Fulacht fia, Richmond, Co. Tipperary
Co. Tipperary |
Settlement Sites
Road schemes have a way of disturbing the past, and the N52 Nenagh Bypass link road in County Tipperary proved no exception.
When fieldwalking was carried out along the ploughed route in 1999, three spreads of burnt stone came to light in boggy ground at Richmond, sitting in a natural hollow edged by a low ridge. A fourth burnt spread lay close by to the south-west, suggesting that this was not an isolated episode but a place returned to, or at least a landscape that repeatedly attracted the same kind of activity.
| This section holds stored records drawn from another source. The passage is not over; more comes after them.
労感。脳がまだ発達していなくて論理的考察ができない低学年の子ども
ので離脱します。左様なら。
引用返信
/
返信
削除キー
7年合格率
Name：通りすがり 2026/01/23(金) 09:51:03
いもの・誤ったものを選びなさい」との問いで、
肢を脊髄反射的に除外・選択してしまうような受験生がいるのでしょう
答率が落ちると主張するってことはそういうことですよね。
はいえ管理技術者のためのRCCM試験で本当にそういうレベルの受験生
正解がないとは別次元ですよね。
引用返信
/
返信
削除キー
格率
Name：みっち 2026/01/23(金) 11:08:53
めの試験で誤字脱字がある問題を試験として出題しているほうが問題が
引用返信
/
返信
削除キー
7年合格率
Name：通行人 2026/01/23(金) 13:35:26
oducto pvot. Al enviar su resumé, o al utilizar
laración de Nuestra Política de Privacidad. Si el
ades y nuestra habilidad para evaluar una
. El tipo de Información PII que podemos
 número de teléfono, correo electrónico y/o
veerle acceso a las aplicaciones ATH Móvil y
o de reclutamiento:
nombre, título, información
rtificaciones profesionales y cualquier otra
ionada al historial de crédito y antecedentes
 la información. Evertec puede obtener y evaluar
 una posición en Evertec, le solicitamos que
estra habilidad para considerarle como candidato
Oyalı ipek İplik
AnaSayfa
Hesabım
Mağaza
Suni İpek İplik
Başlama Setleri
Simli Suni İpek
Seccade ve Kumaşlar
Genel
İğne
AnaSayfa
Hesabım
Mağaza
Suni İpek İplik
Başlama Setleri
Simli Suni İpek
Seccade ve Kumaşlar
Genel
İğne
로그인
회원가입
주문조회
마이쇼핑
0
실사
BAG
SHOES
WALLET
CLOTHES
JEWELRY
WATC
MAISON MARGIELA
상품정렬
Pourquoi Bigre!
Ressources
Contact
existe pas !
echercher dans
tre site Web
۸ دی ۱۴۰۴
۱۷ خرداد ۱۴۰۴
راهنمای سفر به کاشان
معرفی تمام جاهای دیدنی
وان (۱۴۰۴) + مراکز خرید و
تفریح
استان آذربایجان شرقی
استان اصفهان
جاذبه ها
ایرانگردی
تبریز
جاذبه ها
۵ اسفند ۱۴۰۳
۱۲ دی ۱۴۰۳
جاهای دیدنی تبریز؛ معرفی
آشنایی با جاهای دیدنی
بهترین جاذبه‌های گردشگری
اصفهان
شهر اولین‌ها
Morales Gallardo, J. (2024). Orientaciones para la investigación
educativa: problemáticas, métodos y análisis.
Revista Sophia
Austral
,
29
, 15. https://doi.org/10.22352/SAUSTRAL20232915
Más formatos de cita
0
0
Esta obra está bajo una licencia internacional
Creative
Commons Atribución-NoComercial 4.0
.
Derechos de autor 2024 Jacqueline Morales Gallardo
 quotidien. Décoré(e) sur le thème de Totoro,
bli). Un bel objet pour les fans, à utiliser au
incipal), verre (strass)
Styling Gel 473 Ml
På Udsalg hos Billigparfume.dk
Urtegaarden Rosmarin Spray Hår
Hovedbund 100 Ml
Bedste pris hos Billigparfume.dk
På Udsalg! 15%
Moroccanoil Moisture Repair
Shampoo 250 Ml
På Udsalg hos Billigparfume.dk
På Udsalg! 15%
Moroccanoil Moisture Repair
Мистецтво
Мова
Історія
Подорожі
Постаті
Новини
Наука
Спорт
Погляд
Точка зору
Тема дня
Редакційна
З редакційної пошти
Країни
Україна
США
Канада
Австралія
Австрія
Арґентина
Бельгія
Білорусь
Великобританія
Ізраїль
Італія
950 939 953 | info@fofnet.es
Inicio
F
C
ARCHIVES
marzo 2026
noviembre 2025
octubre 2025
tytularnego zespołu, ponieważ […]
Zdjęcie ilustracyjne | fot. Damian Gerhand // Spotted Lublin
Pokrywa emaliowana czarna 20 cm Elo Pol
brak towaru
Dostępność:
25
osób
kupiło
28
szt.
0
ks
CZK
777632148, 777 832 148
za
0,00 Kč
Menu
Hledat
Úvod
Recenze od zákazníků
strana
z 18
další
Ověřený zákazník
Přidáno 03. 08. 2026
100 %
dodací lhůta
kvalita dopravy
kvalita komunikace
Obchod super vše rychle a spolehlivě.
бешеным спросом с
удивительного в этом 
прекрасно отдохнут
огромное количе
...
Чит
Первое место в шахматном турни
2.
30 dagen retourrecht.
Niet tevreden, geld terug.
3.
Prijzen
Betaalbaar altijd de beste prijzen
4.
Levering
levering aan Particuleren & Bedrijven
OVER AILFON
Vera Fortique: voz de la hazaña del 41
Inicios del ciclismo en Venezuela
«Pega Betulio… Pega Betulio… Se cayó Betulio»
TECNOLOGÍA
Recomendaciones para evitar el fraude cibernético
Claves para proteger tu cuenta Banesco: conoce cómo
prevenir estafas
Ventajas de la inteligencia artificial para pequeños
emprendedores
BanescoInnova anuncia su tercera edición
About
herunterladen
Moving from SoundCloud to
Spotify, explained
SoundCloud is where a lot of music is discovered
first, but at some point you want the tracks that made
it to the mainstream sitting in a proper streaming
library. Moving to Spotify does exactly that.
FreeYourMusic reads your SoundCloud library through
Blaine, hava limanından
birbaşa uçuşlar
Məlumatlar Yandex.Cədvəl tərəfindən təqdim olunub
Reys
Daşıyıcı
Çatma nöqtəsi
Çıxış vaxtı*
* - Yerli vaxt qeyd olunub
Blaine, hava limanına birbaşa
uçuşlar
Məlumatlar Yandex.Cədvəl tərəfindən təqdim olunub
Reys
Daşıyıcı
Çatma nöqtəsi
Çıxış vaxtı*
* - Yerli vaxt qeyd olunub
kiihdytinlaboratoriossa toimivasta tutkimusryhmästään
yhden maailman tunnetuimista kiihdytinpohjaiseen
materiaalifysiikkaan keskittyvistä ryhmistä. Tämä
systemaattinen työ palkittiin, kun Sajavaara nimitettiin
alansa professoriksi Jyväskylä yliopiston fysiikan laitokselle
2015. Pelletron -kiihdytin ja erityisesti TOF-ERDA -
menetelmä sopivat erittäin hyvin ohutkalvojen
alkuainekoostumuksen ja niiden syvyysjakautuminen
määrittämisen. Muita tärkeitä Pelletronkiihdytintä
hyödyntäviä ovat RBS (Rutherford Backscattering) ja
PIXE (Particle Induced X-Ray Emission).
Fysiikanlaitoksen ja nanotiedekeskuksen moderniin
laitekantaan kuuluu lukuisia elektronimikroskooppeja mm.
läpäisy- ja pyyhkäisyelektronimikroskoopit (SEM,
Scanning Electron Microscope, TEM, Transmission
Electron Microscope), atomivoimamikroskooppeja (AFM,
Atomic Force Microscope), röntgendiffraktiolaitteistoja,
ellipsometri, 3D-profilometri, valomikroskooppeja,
The burnt stone spreads are the remains of a fulacht fia, a type of prehistoric cooking or processing site found in great numbers across Ireland. The typical arrangement involved a trough dug into the ground, filled with water, and heated by dropping fire-cracked stones into it; those stones, once spent, were raked aside and left in a mound or spread around the trough. Boggy, low-lying ground like that at Richmond was well suited to this, since water was reliably close to the surface. The natural hollow, defined by its ridge, would have made the spot easy to locate and return to. The fieldwalking was carried out by Hughes and O'Brien in 1999, ahead of construction work, meaning the site was identified and recorded before the road was built rather than encountered by accident afterwards.